Home

Notes about development history

• VBScript (previous version): The very first version of this was built in VBScript in 2014 (and yes, VBS was old then as well): https://github.com/darrida/KeePass_Login_App
  • I actually used the VBS version up until just a few months ago. I had built a number of Python based CLI apps at that point, but because the VBS thing worked "ok" enough it took me a long time to get around to rewriting it.
  • In this version everything was hardcoded. I hardcoded entries in my config ini file so that I could have one Keepass database that required the use of a password and a security key file, and two Keepass databases that only required a password.
  • This version also tried to depend on a combination of obsurity and access to multiple locations for security.
    • The ini file with the hashed passwords was stored on an encypted USB drive that was plugged in and decrypted every morning.
    • The main portion of the VBS script was stored locally
    • The VBS decrypte file was stored separately in a network storage location associated with my active directory login.
  • Needless to say, this was probably more complicated than it was worth, BUT I really enjoyed the challenge and satifaction of writing it. It also meant that I was able to enjoy that satisfaction everyday when I launched the Keepass databases my work depended on.
  • One of the major draw backs of this version is that I never updated it to take advantage of the Keepass command line support. The VBS script was literally launching the Keepass application, launching the open file dialogue, and tabbing and pasting strings into the interface. This was easily disrupted by other items loading during the initial login sequence.
• Python: More recently, after using Python to varying degress for a good 3 years or so, I finally got around to rewriting the tool.
  • Iteration 1: Mostly copied the hardcoded nature of the VBS version, but it took advantage of the Keepass command line support.
    • The big improvement was that all of launch/login activity took place before the fully logged in Keepass window appeared. It also was no longer interrupted by other loading processes.
    • This version incorperated no flexibility, as it was coded specifically for the Keepass files that I depended on.

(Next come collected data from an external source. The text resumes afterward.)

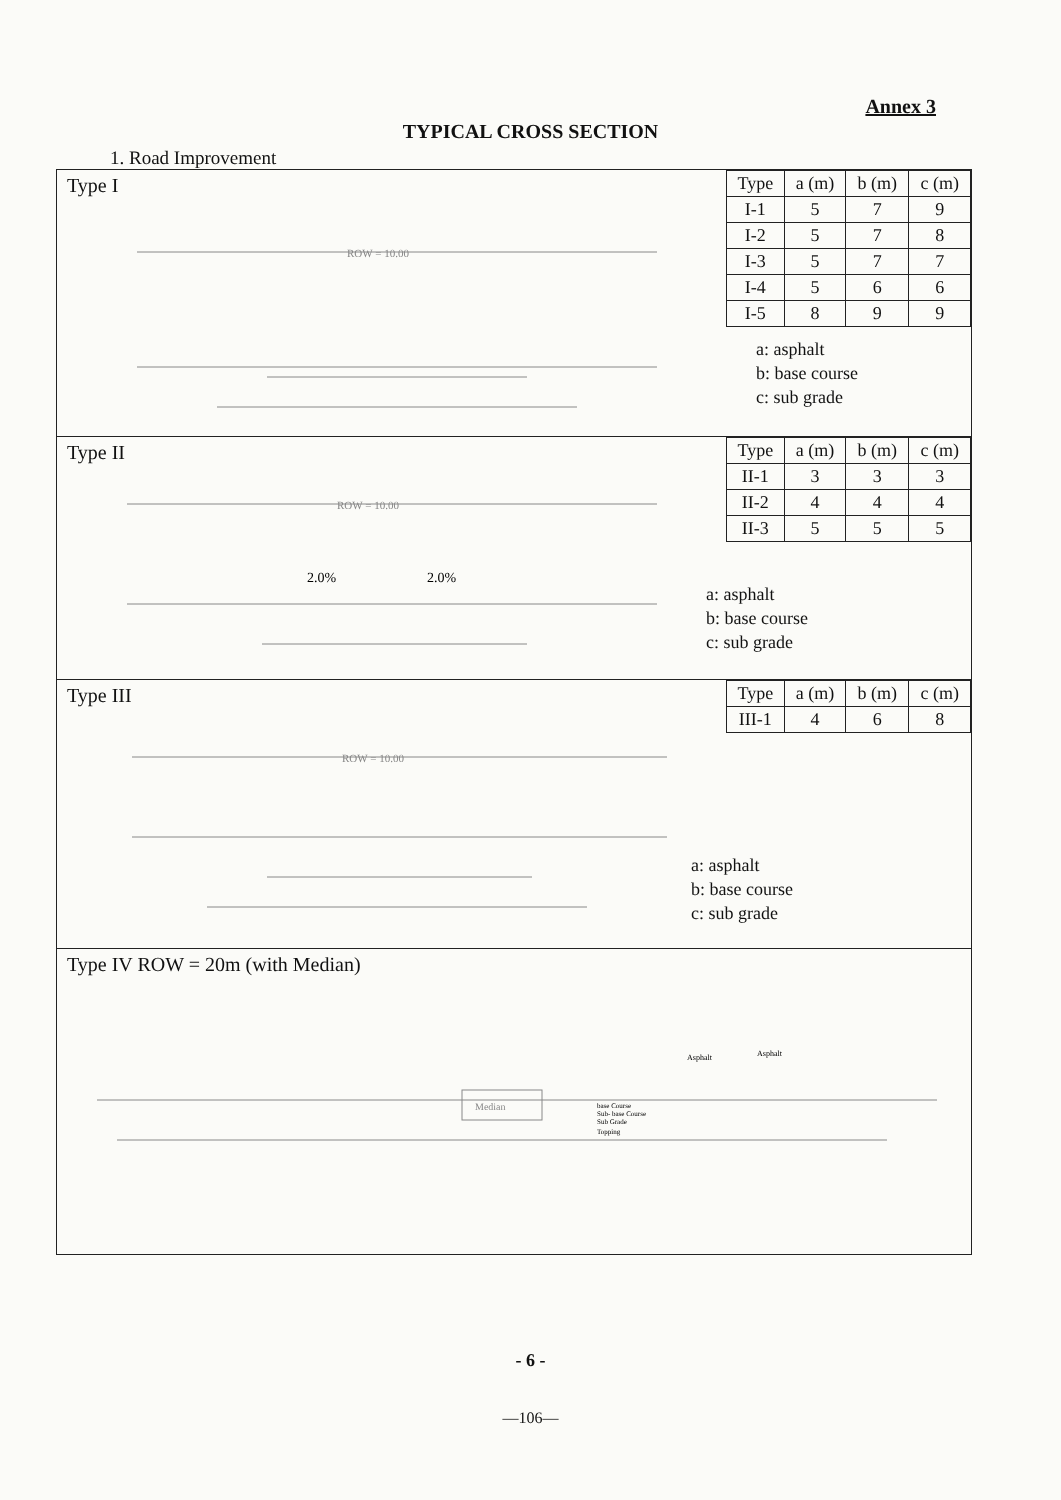Annex 3
TYPICAL CROSS SECTION
1. Road Improvement
Type I
ROW = 10.00
| Type | a (m) | b (m) | c (m) |
| --- | --- | --- | --- |
| I-1 | 5 | 7 | 9 |
| I-2 | 5 | 7 | 8 |
| I-3 | 5 | 7 | 7 |
| I-4 | 5 | 6 | 6 |
| I-5 | 8 | 9 | 9 |
a: asphalt
b: base course
c: sub grade
Type II
ROW = 10.00
2.0%
2.0%
| Type | a (m) | b (m) | c (m) |
| --- | --- | --- | --- |
| II-1 | 3 | 3 | 3 |
| II-2 | 4 | 4 | 4 |
| II-3 | 5 | 5 | 5 |
a: asphalt
b: base course
c: sub grade
Type III
ROW = 10.00
| Type | a (m) | b (m) | c (m) |
| --- | --- | --- | --- |
| III-1 | 4 | 6 | 8 |
a: asphalt
b: base course
c: sub grade
Type IV ROW = 20m (with Median)
Median
Asphalt
Asphalt
base Course
Sub- base Course
Sub Grade
Topping
- 6 -
—106—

  • Iteration 2: Incorperate more flexibility into one of the two files that I launch.
    • Why not both files? Well, that's primarily because there is one common file used by many people - the name and location never changes. The information related to that file I left hardcoded. This file also requires a security key file, which just takes a little more work to manage.
    • This version also included a rudementary wizard for configuring the one flexible file.
  • Iteration 3: Moved away from storing hashed (but reversible) passwords in a flat file.
    • I found pykeepass, a Python package that makes working with Keepass databases easy (https://github.com/libkeepass/pykeepass).
    • I used pykeepass to utilitize a Keepass database for the storage and retrieval of information I used to launch and login to the Keepass databases I depend on. A major benefit of this is depending on Keepass's own secure storage for storing sensitive information.
  • Iteration 4: Major rewrite that allowed the creation of virtually unlimited Keepass database entries (both with and without security file keys).
    • Removed all hardcoded elements
    • Moved storage of configuration information to a ".pykeypass" folder in the home directory
    • Rewrote all install, uninstall, and Keepass entry setup processes to make it more straightforward and handle errors much more effectively (including a large number of responses that help the user setup things up correctly).
    • Requires much less understanding of the tool in order to use it.
  • Iteration 5: Added unit tests
    • I wrote 23 unit tests for pytest that achieved a coverage level of 94%.
    • The process of writing the tests all necessitated refactoring a good deal of my code as well.